Testbericht: Canon EOS RP

Seite 2 von 5, vom 2019-04-03, aktualisiert 2023-12-08 (Autor: Harm-Diercks Gronewold)Zur Seite 1 wechseln

Ausstattung

Neben der manuellen und den halbautomatischen Betriebsarten gehört eine Motivautomatik, die sich in Abhängigkeit zum Motiv das passende Belichtungsprogramm auswählt, zur Ausstattung der Canon EOS RP. Wer sich nicht auf einer computerisierte Ermittlung des Bildmotivs verlassen möchte, der kann auch selber tätig werden und eins der zwölf verschiedenen Motivprogramme auswählen. Hier stehen die üblichen Verdächtigen wie Porträt, Nachtaufnahmen, Landschaft sowie Sport und einige mehr zur Verfügung.

Bei genauer Beobachtung findet sich sogar der aus der EOS R stammende FV-Modus.
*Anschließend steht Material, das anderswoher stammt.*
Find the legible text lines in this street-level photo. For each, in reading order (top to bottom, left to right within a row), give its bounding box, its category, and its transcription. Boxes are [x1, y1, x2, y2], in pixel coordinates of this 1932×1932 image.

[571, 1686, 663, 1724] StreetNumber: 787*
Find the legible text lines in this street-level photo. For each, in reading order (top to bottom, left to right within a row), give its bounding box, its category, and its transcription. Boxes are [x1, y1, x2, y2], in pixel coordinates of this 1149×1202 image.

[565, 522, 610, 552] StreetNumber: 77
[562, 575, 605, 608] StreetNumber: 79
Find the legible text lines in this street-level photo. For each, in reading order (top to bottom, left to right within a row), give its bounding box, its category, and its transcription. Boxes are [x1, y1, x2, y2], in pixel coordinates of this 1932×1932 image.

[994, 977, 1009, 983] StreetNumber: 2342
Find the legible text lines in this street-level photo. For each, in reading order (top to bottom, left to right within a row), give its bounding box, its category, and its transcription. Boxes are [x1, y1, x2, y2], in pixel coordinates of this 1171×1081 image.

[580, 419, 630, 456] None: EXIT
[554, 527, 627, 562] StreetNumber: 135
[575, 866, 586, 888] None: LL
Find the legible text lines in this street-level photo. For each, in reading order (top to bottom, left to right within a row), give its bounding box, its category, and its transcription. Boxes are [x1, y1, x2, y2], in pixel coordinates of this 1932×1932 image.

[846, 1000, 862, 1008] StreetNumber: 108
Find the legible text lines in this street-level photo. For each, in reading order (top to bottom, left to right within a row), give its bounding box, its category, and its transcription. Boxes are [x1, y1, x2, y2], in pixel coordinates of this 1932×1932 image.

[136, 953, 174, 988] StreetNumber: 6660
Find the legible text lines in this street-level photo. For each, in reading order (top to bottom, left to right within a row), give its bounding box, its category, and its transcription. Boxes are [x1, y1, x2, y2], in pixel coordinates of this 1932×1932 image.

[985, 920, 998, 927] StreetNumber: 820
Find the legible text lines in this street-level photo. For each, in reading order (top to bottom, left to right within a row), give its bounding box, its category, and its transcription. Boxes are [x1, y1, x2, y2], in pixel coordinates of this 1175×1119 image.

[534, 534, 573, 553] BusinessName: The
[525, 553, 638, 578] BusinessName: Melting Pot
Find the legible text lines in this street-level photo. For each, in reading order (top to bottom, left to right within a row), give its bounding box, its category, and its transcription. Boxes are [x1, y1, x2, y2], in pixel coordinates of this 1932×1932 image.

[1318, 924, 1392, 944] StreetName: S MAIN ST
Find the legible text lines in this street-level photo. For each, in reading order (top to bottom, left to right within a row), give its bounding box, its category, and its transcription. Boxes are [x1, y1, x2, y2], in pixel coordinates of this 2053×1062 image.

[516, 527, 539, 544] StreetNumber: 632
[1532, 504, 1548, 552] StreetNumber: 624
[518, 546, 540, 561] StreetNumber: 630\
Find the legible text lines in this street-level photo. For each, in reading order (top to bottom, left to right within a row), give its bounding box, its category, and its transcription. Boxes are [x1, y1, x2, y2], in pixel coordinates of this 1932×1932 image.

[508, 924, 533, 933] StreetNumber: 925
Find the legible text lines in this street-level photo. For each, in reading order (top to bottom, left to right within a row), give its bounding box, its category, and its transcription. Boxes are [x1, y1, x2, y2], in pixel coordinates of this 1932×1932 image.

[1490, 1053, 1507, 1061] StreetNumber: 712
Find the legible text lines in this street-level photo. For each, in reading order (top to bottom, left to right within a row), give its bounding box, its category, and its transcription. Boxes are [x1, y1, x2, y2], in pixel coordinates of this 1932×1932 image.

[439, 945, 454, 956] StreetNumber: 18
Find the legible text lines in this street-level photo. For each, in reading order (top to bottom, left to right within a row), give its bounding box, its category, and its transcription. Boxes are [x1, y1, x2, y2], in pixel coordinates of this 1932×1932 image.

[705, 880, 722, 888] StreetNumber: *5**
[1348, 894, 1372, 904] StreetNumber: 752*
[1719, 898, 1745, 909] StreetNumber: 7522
Dieser wird als flexible Automatik bezeichnet und ist kein gänzlich neues Konzept. Schon einige alte analoge Kameras hatten ähnliche Funktionen eingebaut. Die flexible Automatik ist grundsätzlich eine Programm-, Zeit- und Blendenautomatik sowie ein manueller Modus. Wie kann das gehen? Ganz einfach, der Fotograf kann sich entscheiden, die Einstellung für Blende, Zeit und ISO der Kamera zu überlassen. Möchte man aber beispielsweise eine bestimmte Verschlusszeit einstellen, dann muss der Fotograf entweder mit dem hinteren Drehrad zum entsprechenden Eintrag navigieren oder tippt einfach auf das entsprechende Kontrollfeld auf dem Touchscreen. Schon arbeitet die Kamera in der Blendenautomatik. Genau so funktioniert dann der Wechsel zur Zeitautomatik oder dem komplett manuellen Modus. Dieses Konzept ist so denkbar einfach und gelungen, dass wir uns beim Test gar nicht mehr um die Umschaltung zwischen den Halbautomaten gekümmert haben, sondern nur die flexible Automatik eingesetzt haben.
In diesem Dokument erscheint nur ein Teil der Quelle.